# System Complexity

There is a field of study called Game Theory which is essentially problem solving with win-case solutions.  Mathematics have a single correct answer for any given problem (be it a range or a value) yet real-world problems have so many interconnecting systems that you aren’t looking for an answer, you’re looking for a result.  For example, if we raise the purchase price of rice (which is supplied by 2 companies, world-wide) by 10%, what impact does it have on the world?

Moving specifically into the game sphere, the concept of inter-connecting mechanics has been seen for quite some time.  Oregon Trail had a few variables, Ultima 4 and beyond and most RPGs have elements that impact others, all along a chain.  Being oblivious to these mechanics isn’t detrimental if your focus is on the story/adventure and not so much on success.  I could build an Engineer in Mass Effect and still finish the game, even though a Soldier is obviously the superior power choice.  This “face” of the game allows players easy access without having to worry about the technical details.  Blizzard does this fairly well with their mantra of “easy to learn, difficult to master”.

One of the earlier games we learn to play is checkers.  A simple enough concepts, where movements are limited and the rules are simple.  You could teach a 5 year old to play and they would do reasonably well.  Give the same game to a 30 year old, with a penchant for strategy and you find yourself in a complex mathematical game.  There is suddenly a method to the madness.  Expand that up to Chess, where a 10 year old should be able to play.  Grandmasters of the game have the ability to play through hundreds of strategies in their minds, in a fraction of a second.  Put them up against a rookie and they will win but not without a lot of head scratching, wondering just what their opponent is trying to do.

That reminds me of a story where masters were asked to quickly look at a board with a game that had started, then replicate it on another.  Since they saw strategies instead of pieces, it was easy to replicate.  Have kids set up the pieces and suddenly the master’s were unable to replicate the boards – since strategies were removed.

Game mechanics are somewhat similar.  Street Fighter is notorious for pattern combat.  Seeing high level players compete, with fraction-of-a-second reflexes makes it seem amazing but what they don’t tell you is that they have the movesets memorized.  Guile has 3-4 attack patterns and if you can defend against those, you can defend against the best players.  The recent Batman: Arkham City has a flow to its combat system that makes it feel like a dance.  Once you get that pattern down, with a few variants, it’s really hard to die, even on the hardest difficulty.

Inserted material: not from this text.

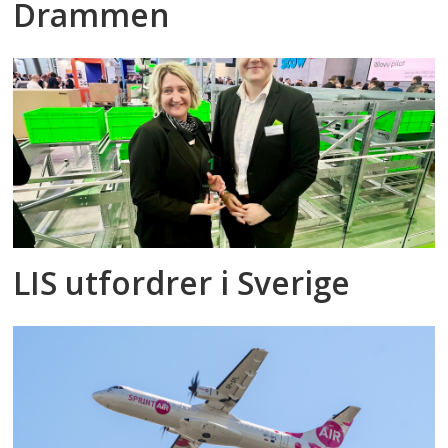
Drammen
LIS utfordrer i Sverige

MMORPGs are down the same vein.  You can level without strategy or pattern and even at max level, you can complete a lot of content by just button mashing.  If you want to execute the top tier content, you need to understand the mechanics (or have someone explain them to you) and then perfect your dance.  PvE content is somewhat flexible in this domain, since the numbers are stacked in your favor.  With 25 players, only 10 or so need to play optimally to succeed.  Heroic content needs 20 people.  PvP content however, is merciless.  WoW 3v3 arenas are dominated by the RMP (Rogue, Mage, Paladin) builds for a reason.  They offer huge burst damage, the best healer survival options and multiple control abilities.  Being able to lock down players completely for 10 seconds or more is simply masterful.  Waiting until the last second to interrupt that heal, means more damage dealt.  This is why E-Sports is so entertaining to those who want to learn the systems and seems completely fanatical to outsiders.

The best Starcraft players hover around 250 actions per minute (APM).  That’s 5 different actions, per second.  A starting player is closer to 50, making a pro 500% more effective at time management than a beginner.  Both are having fun, both have the same opportunity to compete, just on different platforms.

WoW’s LFR system lets casual players experience raid content and the heroic system allows the hardcore raiders to do so as well, with additional rewards.  CoD’s matchmaking system will let the rookie players play together and the pros on their own matches, ensuring a fairly even skill field at any given time.  SWTOR currently only provides a challenge to the casual market, limiting their potential userbase.  EvE is the complete opposite, putting up a large barrier to new players.

The mark of a good game, that meets multiple demographics, allows people to play a simple game if they want and provides them with appropriate rewards while allowing a more in-depth strategy to develop for those who want it.